Movie Reviews Brokeback Mountain

Until now, I have done my best to avoid entering the debate about Ang Lee's newest film Brokeback Mountain.  However, the announcement of the Academy Awards nominees last Tuesday, including seven nominations for this film, has brought it to the front of my consciousness.  I decided it was time to brave the controversy and see for myself what all the fuss was about.

Based on the commentary I had heard, I expected Brokeback Mountain to be a film of exceptional artistic value shadowed by seriously troubling moral content.  It seemed to present the perfect opportunity to examine how aesthetics and ethics both play a part in determining the worth of any given film.  Unfortunately, Brokeback Mountain did not lend itself to this discussion as I had anticipated.
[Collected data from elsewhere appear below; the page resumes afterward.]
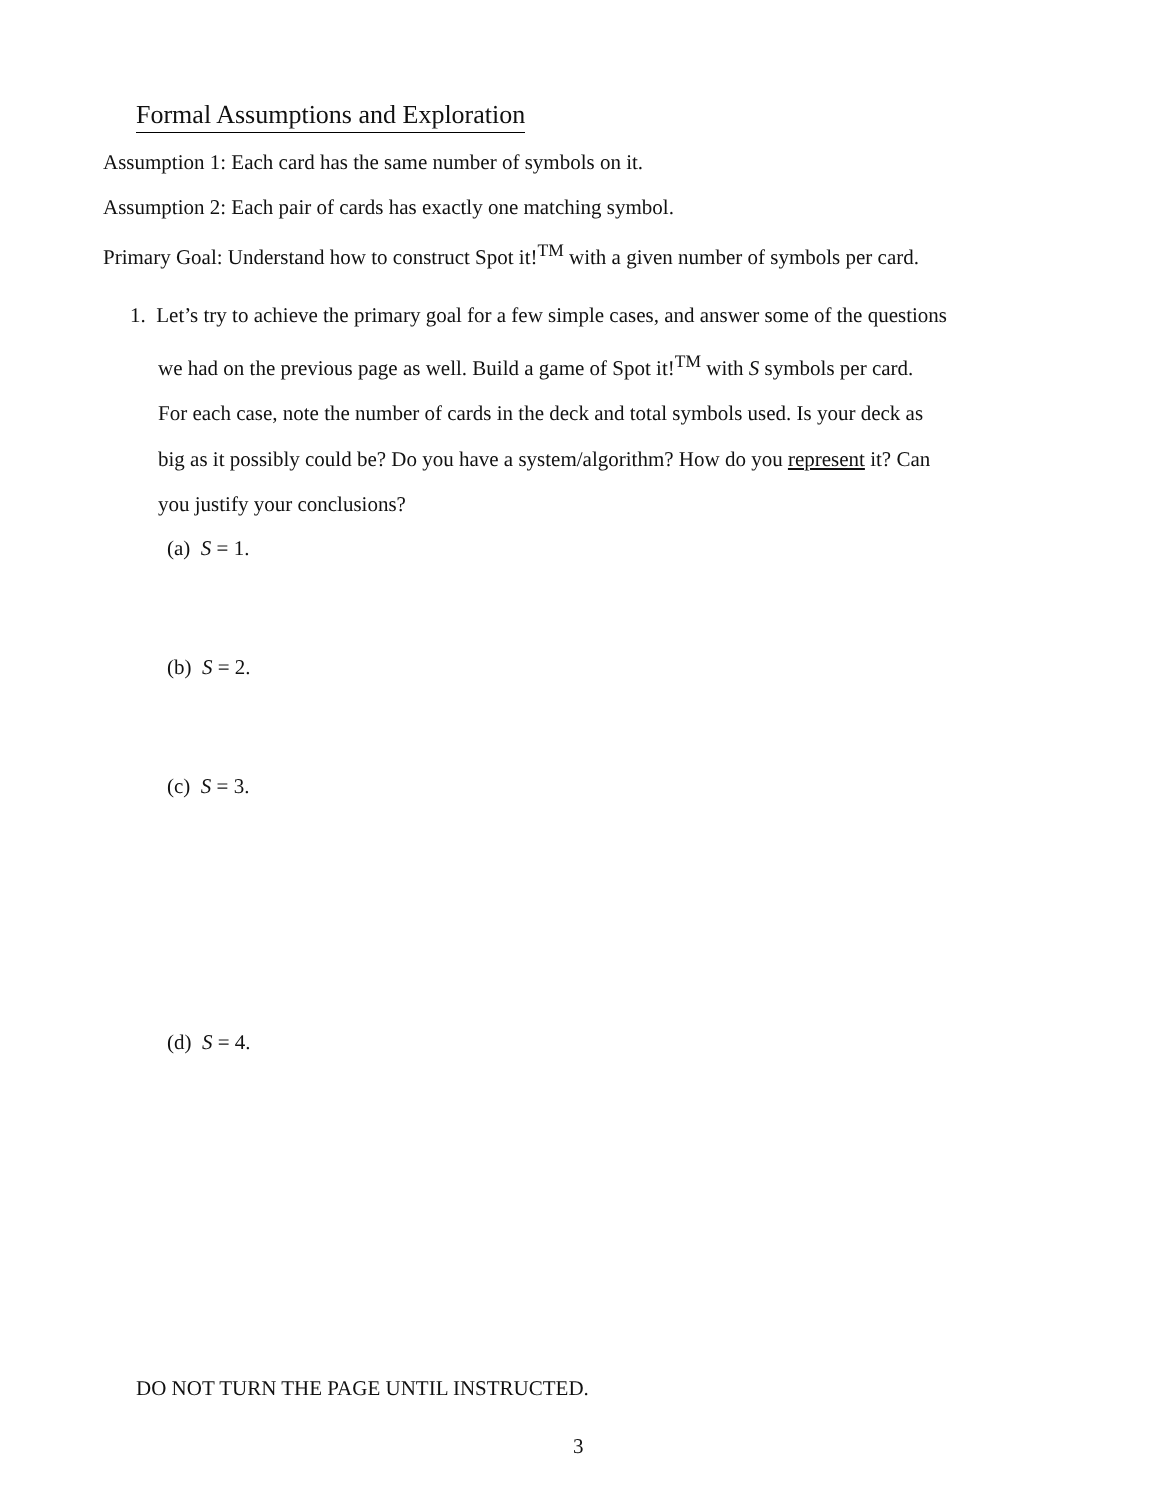Formal Assumptions and Exploration
Assumption 1: Each card has the same number of symbols on it.
Assumption 2: Each pair of cards has exactly one matching symbol.
Primary Goal: Understand how to construct Spot it!<sup>TM</sup> with a given number of symbols per card.
1. Let’s try to achieve the primary goal for a few simple cases, and answer some of the questions
we had on the previous page as well. Build a game of Spot it!<sup>TM</sup> with S symbols per card.
For each case, note the number of cards in the deck and total symbols used. Is your deck as
big as it possibly could be? Do you have a system/algorithm? How do you represent it? Can
you justify your conclusions?
(a) S = 1.
(b) S = 2.
(c) S = 3.
(d) S = 4.
DO NOT TURN THE PAGE UNTIL INSTRUCTED.
3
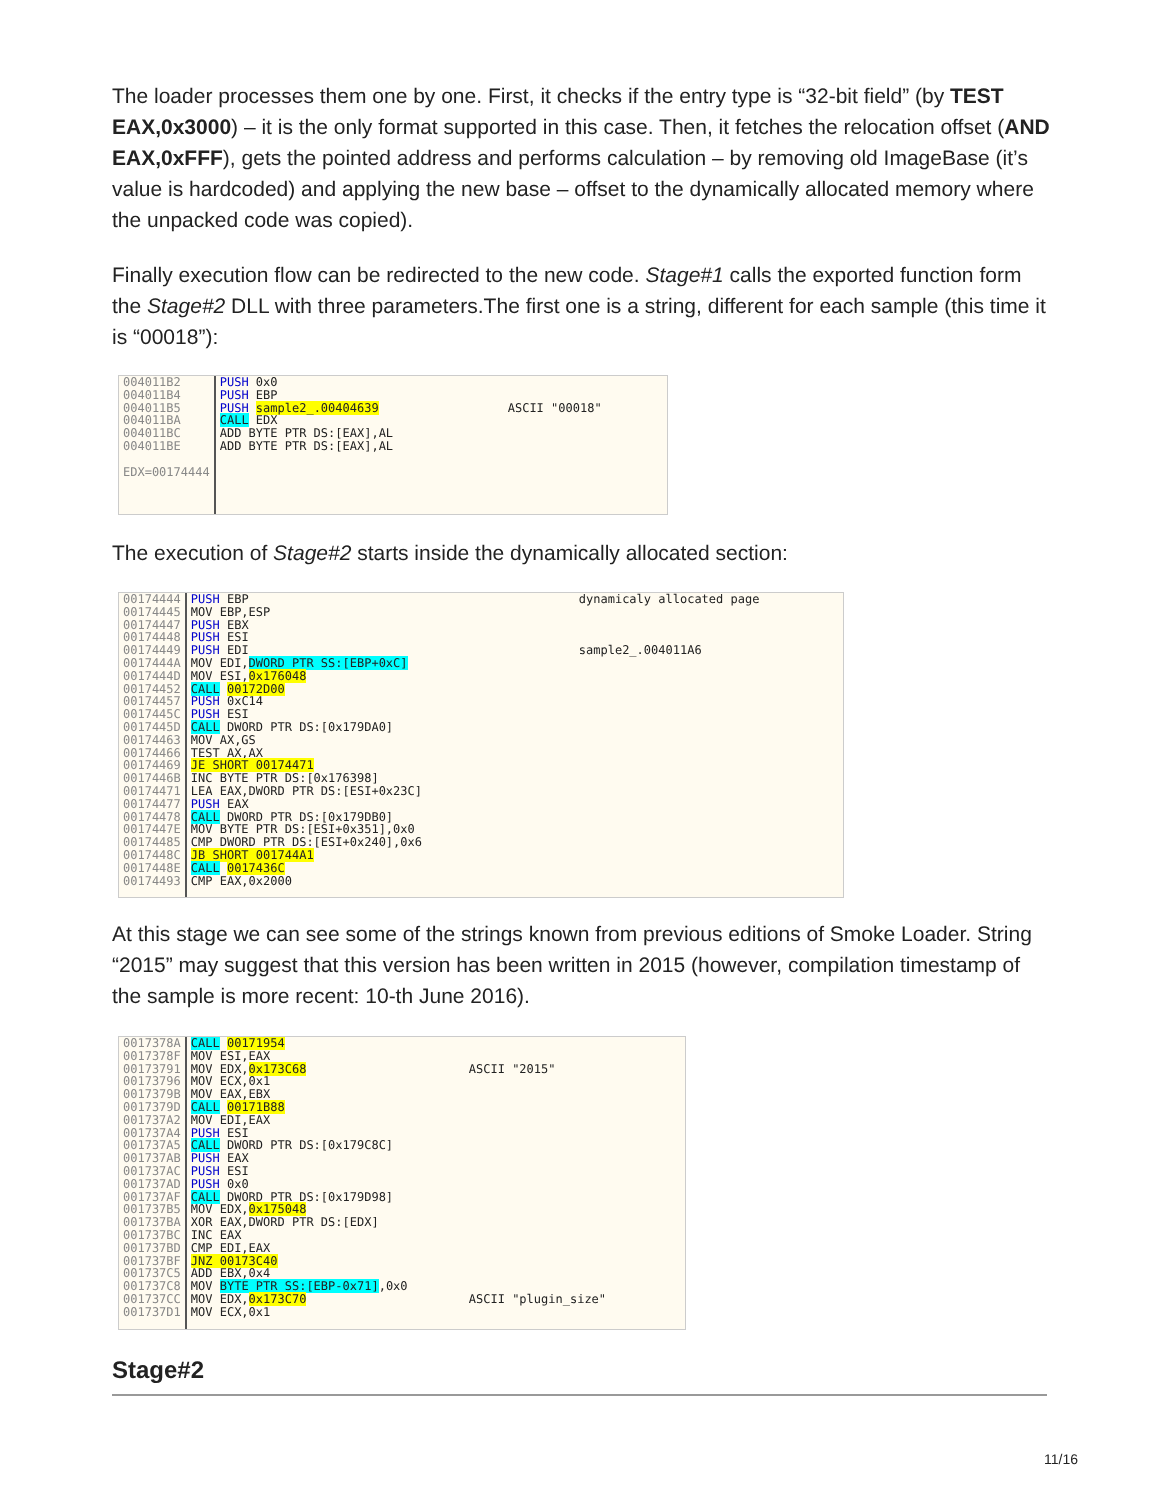The loader processes them one by one. First, it checks if the entry type is “32-bit field” (by TEST EAX,0x3000) – it is the only format supported in this case. Then, it fetches the relocation offset (AND EAX,0xFFF), gets the pointed address and performs calculation – by removing old ImageBase (it’s value is hardcoded) and applying the new base – offset to the dynamically allocated memory where the unpacked code was copied).
Finally execution flow can be redirected to the new code. Stage#1 calls the exported function form the Stage#2 DLL with three parameters.The first one is a string, different for each sample (this time it is “00018”):
004011B2 004011B4 004011B5 004011BA 004011BC 004011BE EDX=00174444
PUSH 0x0 PUSH EBP PUSH sample2_.00404639 CALL EDX ADD BYTE PTR DS:[EAX],AL ADD BYTE PTR DS:[EAX],AL
ASCII "00018"
The execution of Stage#2 starts inside the dynamically allocated section:
00174444 00174445 00174447 00174448 00174449 0017444A 0017444D 00174452 00174457 0017445C 0017445D 00174463 00174466 00174469 0017446B 00174471 00174477 00174478 0017447E 00174485 0017448C 0017448E 00174493
PUSH EBP MOV EBP,ESP PUSH EBX PUSH ESI PUSH EDI MOV EDI,DWORD PTR SS:[EBP+0xC] MOV ESI,0x176048 CALL 00172D00 PUSH 0xC14 PUSH ESI CALL DWORD PTR DS:[0x179DA0] MOV AX,GS TEST AX,AX JE SHORT 00174471 INC BYTE PTR DS:[0x176398] LEA EAX,DWORD PTR DS:[ESI+0x23C] PUSH EAX CALL DWORD PTR DS:[0x179DB0] MOV BYTE PTR DS:[ESI+0x351],0x0 CMP DWORD PTR DS:[ESI+0x240],0x6 JB SHORT 001744A1 CALL 0017436C CMP EAX,0x2000
dynamicaly allocated page sample2_.004011A6
At this stage we can see some of the strings known from previous editions of Smoke Loader. String “2015” may suggest that this version has been written in 2015 (however, compilation timestamp of the sample is more recent: 10-th June 2016).
0017378A 0017378F 00173791 00173796 0017379B 0017379D 001737A2 001737A4 001737A5 001737AB 001737AC 001737AD 001737AF 001737B5 001737BA 001737BC 001737BD 001737BF 001737C5 001737C8 001737CC 001737D1
CALL 00171954 MOV ESI,EAX MOV EDX,0x173C68 MOV ECX,0x1 MOV EAX,EBX CALL 00171B88 MOV EDI,EAX PUSH ESI CALL DWORD PTR DS:[0x179C8C] PUSH EAX PUSH ESI PUSH 0x0 CALL DWORD PTR DS:[0x179D98] MOV EDX,0x175048 XOR EAX,DWORD PTR DS:[EDX] INC EAX CMP EDI,EAX JNZ 00173C40 ADD EBX,0x4 MOV BYTE PTR SS:[EBP-0x71],0x0 MOV EDX,0x173C70 MOV ECX,0x1
ASCII "2015" ASCII "plugin_size"
Stage#2
11/16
To be quite honest, I am still unsure exactly what everyone sees in this film.  Ang Lee is clearly a skilled director, and Rodrigo Prieto's cinematography portrays Canada's landscape brilliantly (although the story is set in Wyoming).  However, I am not convinced that the artistry of this film alone is enough to draw so much attention from the secular press.

Evidently, the film's popularity lies solely in its unashamed portrayal of a sexual relationship between two cowboys, which to so many is a victory worthy of a Best Picture nomination regardless of artistic achievement.  I am hesitant to assume that critics are praising Brokeback Mountain because they welcome its moral agenda, but I see nothing in it so extraordinary as to otherwise merit the acclaim it has received.

The story opens with Ennis Del Mar (Heath Ledger) and Jack Twist (Jake Gyllenhaal) seeking employment herding sheep for a summer in Wyoming.  The two share few words as they begin working together, but one cold night finds them sharing a tent on an isolated mountain.  Amidst the confusion of drunkenness, lust and anger, their sexual relationship begins that night and motivates their actions throughout the remainder of the film.

When their employment comes to an end, Ennis and Jack part, eventually marrying women and settling in Wyoming and Texas respectively.  Four years later, they reconnect and begin a secretive relationship that consists of several excursions per year to Brokeback Mountain disguised as fishing trips.  The film tracks this relationship over twenty years as it wreaks havoc in their lives and marriages.

The moral issues this film presents are so obvious and so widely discussed that I hardly need to mention them here.  I will say that the majority of the troubling content is thematic and not visual.  While I cannot recommend seeing this film, I must insist that anyone who intends to do so be warned there is one fairly graphic scene of homosexual relations and a few scenes of heterosexual sex, including partial female nudity.

What did strike me profoundly about Brokeback Mountain was the overwhelming emptiness that resulted from Ennis's and Jack's pursuit of carnal desire.  Certainly, the film's message is that this emptiness would vanish if society accepted their love so they could live together.  Approached from a Catholic perspective, however, it is seeking physical pleasure apart from fruitful, self-giving love that leaves them miserable and unfulfilled.  Ironically, Jack calls their relationship simply “an unsatisfying situation.”  The truth in this statement is that sensuality can never be satisfying on its own, and Brokeback Mountain is a painful portrait of the consequences of this hedonistic mentality. 

There are many positive things I could say about Brokeback Mountain: the score is beautifully simple, the cinematography echoes the story's tone impeccably, and Heath Ledger's performance is more subtle and complex than any I've seen in some time.  Despite these admirable elements, the film as a whole does not live up to its reputation.  For the purposes of this column, I'll continue to search for a more interesting film to contemplate the relationship between morality and aesthetics in the cinema.